== Task statement ==
Look over the lines below. Report each one that includes the string "maladie".

== Material provided ==
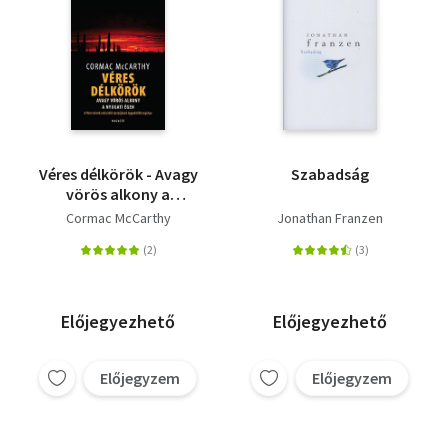
Véres délkörök - Avagy
Szabadság
vörös alkony a
nyugati égen
Cormac McCarthy
Jonathan Franzen
Előjegyezhető
Előjegyezhető
Előjegyzem
Előjegyzem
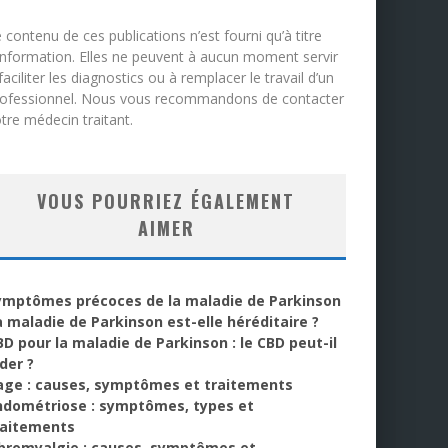
 contenu de ces publications n’est fourni qu’à titre
information. Elles ne peuvent à aucun moment servir
faciliter les diagnostics ou à remplacer le travail d’un
rofessionnel. Nous vous recommandons de contacter
tre médecin traitant.
VOUS POURRIEZ ÉGALEMENT
AIMER
ymptômes précoces de la maladie de Parkinson
a maladie de Parkinson est-elle héréditaire ?
BD pour la maladie de Parkinson : le CBD peut-il
der ?
age : causes, symptômes et traitements
ndométriose : symptômes, types et
raitements
ibromyalgie : causes, symptômes et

== Result for this exercise ==
ymptômes précoces de la maladie de Parkinson
a maladie de Parkinson est-elle héréditaire ?
BD pour la maladie de Parkinson : le CBD peut-il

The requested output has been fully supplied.